Culture

Pan American Unity– Your Chance to Experience Diego Rivera’s Massive Masterpiece City College’s legacy, and comradery, as partnership builds with the SFMOMA

By Xela Vargas
xelavargas222@gmail.com
and
Imani C. Davis
imani.investigates@gmail.com

On Sunday September 10, the SFMOMA invited families and the community at large to welcome Latin@ heritage month and enjoy the museum free of charge. The day started with the blessing of Diego Rivera’s Pan American unity mural– Aztec dancers from Danza Azteca Xitlalli offered dances, as the indigenous dancers looked down on them from the left corner of Rivera’s mural. The blessing and the event itself to many felt like a “full circle” moment.

Many of the dancers expressed their gratitude, and excitement to be able to dance in front of Rivera’s mural, a beautiful manifestation of Latina, Mexican, American and Indigenous history. Maria Sanchez, one of the dancers, describes the feeling as “magical, as if looking in a mirror– with the danzantes, and drummers reflected behind them” As a City College alum Sanchez explains that the mural not only documents a larger history, but her own personal history.

On December 11, 2017, the SFMOMA’s announced a historical partnership between the Museum of Modern Art, and City College, catapulted by the college’s lending of Diego Rivera’s Pan American Unity Mural.

In a release put out by the SFMOMA, it is explained that the mural would be a “cornerstone of a major exhibition of [Diego Rivera’s] work at SFMOMA in 2022.” City College’s lend of the mural would be accompanied by “a comprehensive program of conservation, public education and CCSF student internships.”

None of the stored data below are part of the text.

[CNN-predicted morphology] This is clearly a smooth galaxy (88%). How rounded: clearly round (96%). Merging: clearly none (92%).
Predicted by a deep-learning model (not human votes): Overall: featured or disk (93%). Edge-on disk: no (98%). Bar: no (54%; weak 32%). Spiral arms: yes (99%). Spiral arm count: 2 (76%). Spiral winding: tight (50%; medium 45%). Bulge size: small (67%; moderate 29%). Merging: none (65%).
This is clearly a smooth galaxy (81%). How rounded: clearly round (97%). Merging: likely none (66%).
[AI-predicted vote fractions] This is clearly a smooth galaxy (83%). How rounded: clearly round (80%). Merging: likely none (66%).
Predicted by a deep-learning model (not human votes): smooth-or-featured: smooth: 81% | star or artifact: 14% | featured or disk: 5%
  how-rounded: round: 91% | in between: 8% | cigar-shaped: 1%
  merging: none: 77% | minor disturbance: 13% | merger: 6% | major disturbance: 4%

Amy Díaz-Infante Siqueiros, an Art professor involved on the project in a 2022 article for SFMOMA emphasized the importance of accessibility that this new partnership offers stating, “through this partnership we have been able to connect students to opportunities to visit the museum for free, internships and workshops.” (The mural is available to the public free of charge. Due to some delays, the Pan American Unity mural will continue to be exhibited at SFMOMA until March 2024 in the Roberts Family Gallery, Floor 1.)

The mural, Rivera’s legendary fusing of generational, and cultural histories documents a changing America. The Industrial Revolution hangs front and center with a depiction of a ‘pseudo’ Coatlicue, an ancient Azteca deity of life/fertility, fused with industrial machinery. The piece is so vastly detailed, and chronicles so much history, one needs to see it to believe its scale, and appreciate its beauty.

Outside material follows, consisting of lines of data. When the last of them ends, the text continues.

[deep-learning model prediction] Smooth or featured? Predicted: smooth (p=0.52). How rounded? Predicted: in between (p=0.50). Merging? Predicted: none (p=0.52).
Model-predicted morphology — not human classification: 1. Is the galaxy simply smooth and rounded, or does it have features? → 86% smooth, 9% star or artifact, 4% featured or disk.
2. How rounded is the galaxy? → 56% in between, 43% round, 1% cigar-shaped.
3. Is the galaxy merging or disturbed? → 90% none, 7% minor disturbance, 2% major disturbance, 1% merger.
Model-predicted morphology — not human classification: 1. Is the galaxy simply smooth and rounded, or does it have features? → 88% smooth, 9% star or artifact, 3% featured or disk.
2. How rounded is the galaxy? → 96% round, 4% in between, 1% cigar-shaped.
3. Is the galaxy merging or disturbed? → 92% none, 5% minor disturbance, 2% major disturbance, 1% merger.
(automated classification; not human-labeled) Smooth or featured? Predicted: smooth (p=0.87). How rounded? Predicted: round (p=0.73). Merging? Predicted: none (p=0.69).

As for its future at City College… that is currently on the back burner, as the Theater Arts Department building no longer exists. When asked about its future on campus alum/dancer, Maria Sanchez feels, “it should be more visible, and given its place– it was in the World Trade Center– why would it be placed at the back of the school? It needs to be seen.”

You can see it free of charge. Do it!